Au fil de pages jalonnées de témoignages, on découvre ce que la pratique a de politique, non pas par le biais d’un outillage féministe théorique mais par la libération corporelle que ces sessions génèrent. « Il y a un monde entre le premier et le deuxième jour de stage : les cris sont plus rauques, le regard assuré, la posture affirmée… », constate Sarah Fernandez, formatrice de la méthode Riposte, invitée lors de la présentation de Pour l’autodéfense féministe à la librairie Libertalia située à Montreuil. 

Cette transformation d’attitude n’est pas tout à fait le fruit d’un apprentissage : il s’agit plus de « désapprendre à ne pas se battre », comme l’explique Elsa Dorlin dans Se défendre (Zones/La Découverte, 2017). Un « désapprentissage » conditionné, d’abord, par la non-mixité : les participantes, libérées du regard masculin, celui du potentiel agresseur comme celui du potentiel sauveur, relatent des vécus qui, souvent, les ont menées à s’inscrire à un stage d’auto­défense féministe. Les témoignages permettent une double prise de conscience : celle d’une condition commune et celle d’une capacité de défense préexistante.

D’une condition commune, parce que la diversité des profils présents et la multiplicité des histoires de violence permettent de réaliser que la somme des expériences individuelles résulte d’une violence systémique. D’une capacité de défense préexistante également, car dans la voix des autres femmes, on entend que toutes se sont, en fait, toujours déjà défendues en cas d’agression. « Dans la solitude d’expériences vécues de la violence, on pratique continûment une d’autodéfense qui n’en a pas le label », écrit encore Elsa Dorlin. C’est ce que Mathilde Blézat appelle le « déni de riposte » : ce n’est pas que les femmes ne savent pas se défendre, mais que toute forme de défense est invisibilisée. Face à ce constat, les cours d’autodéfense viennent justement valoriser les choix défensifs faits lors d’agressions. 

Pas de recettes complexes et martiales donc, mais un savant mélange de discussions et de mises en situation physiques pour « casser les barrières mentales du sentiment d’incapacité », tente de résumer Sarah Fernandez. La dialectique qui accompagne les gestes d’autodéfense transmis lors de ces stages diffère effectivement en tous points des cours dispensés dans certaines infra­structures sportives dédiées à la self-­defense féminine. Souvent délivrés par des hommes, notamment des gendarmes à la retraite, précise Mathilde Blézat, ceux-ci ont plus tendance à renforcer le sentiment d’insécurité dans l’espace public en mimant des agressions violentes (sans avoir préalablement abordé les potentiels traumas des participantes) et en occultant la sphère privée dans laquelle se déroulent pourtant la plupart des agressions 1. 

Des « suffrajitsu » à #Metoo

Aux antipodes de ces pratiques sécuritaires qui dépolitisent les violences faites aux femmes, l’autodéfense féministe s’inscrit dans une généalogie de pratiques féministes avec pour pionnières des suffragettes qui, en 1913, créent le « Bodyguard », un groupe d’une quarantaine de femmes chargées de protéger les militantes. « Elles s’entraînaient aux techniques du ju-jitsu dans le dojo d’une féministe, Edith Garrud, première formatrice en arts martiaux en Europe. Ces “suffrajitsu”, comme on les surnomme, coupaient les bretelles des pantalons des policiers, dissimulaient sous leur robe des briques ou des matraques », développe Mathilde Blézat.

:: Enregistrements ::
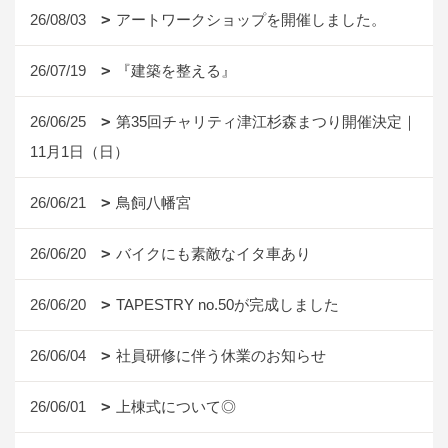
26/08/03
アートワークショップを開催しました。
26/07/19
『建築を整える』
26/06/25
第35回チャリティ津江杉森まつり開催決定｜
11月1日（日）
26/06/21
鳥飼八幡宮
26/06/20
バイクにも素敵なイタ車あり
26/06/20
TAPESTRY no.50が完成しました
26/06/04
社員研修に伴う休業のお知らせ
26/06/01
上棟式について◎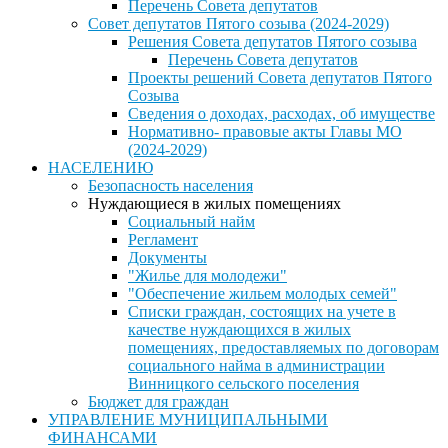
Перечень Совета депутатов
Совет депутатов Пятого созыва (2024-2029)
Решения Совета депутатов Пятого созыва
Перечень Совета депутатов
Проекты решений Совета депутатов Пятого
Созыва
Сведения о доходах, расходах, об имуществе
Нормативно- правовые акты Главы МО
(2024-2029)
НАСЕЛЕНИЮ
Безопасность населения
Нуждающиеся в жилых помещениях
Социальный найм
Регламент
Документы
"Жилье для молодежи"
"Обеспечение жильем молодых семей"
Списки граждан, состоящих на учете в
качестве нуждающихся в жилых
помещениях, предоставляемых по договорам
социального найма в администрации
Винницкого сельского поселения
Бюджет для граждан
УПРАВЛЕНИЕ МУНИЦИПАЛЬНЫМИ
ФИНАНСАМИ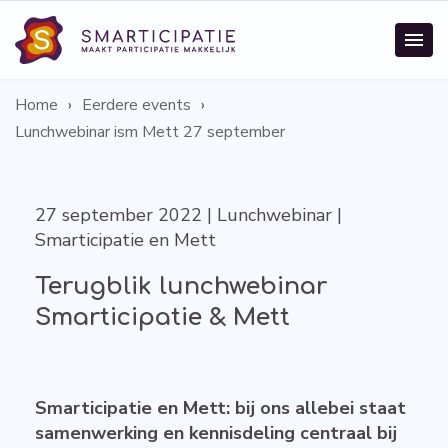
Home
Eerdere events
Lunchwebinar ism Mett 27 september
27 september 2022 | Lunchwebinar |
Smarticipatie en Mett
Terugblik lunchwebinar
Smarticipatie & Mett
Smarticipatie en Mett: bij ons allebei staat
samenwerking en kennisdeling centraal bij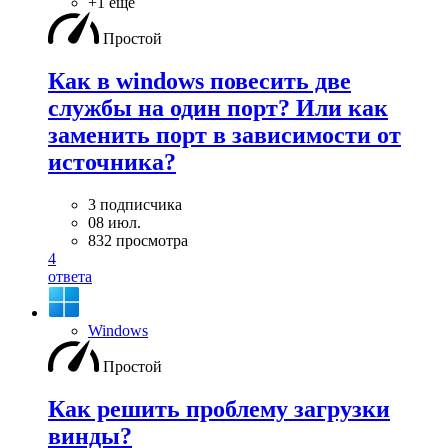
+1 ещё
Простой
Как в windows повесить две
службы на один порт? Или как
заменить порт в зависимости от
источника?
3 подписчика
08 июл.
832 просмотра
4
ответа
Windows
Простой
Как решить проблему загрузки
винды?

:: Consigne ::
D'après l'extrait sur l'autodéfense féministe, combien de femmes composaient le « Bodyguard » créé par des suffragettes en 1913 ? Appuyez-vous uniquement sur l'extrait.

:: Réponse attendue ::
Une quarantaine de femmes.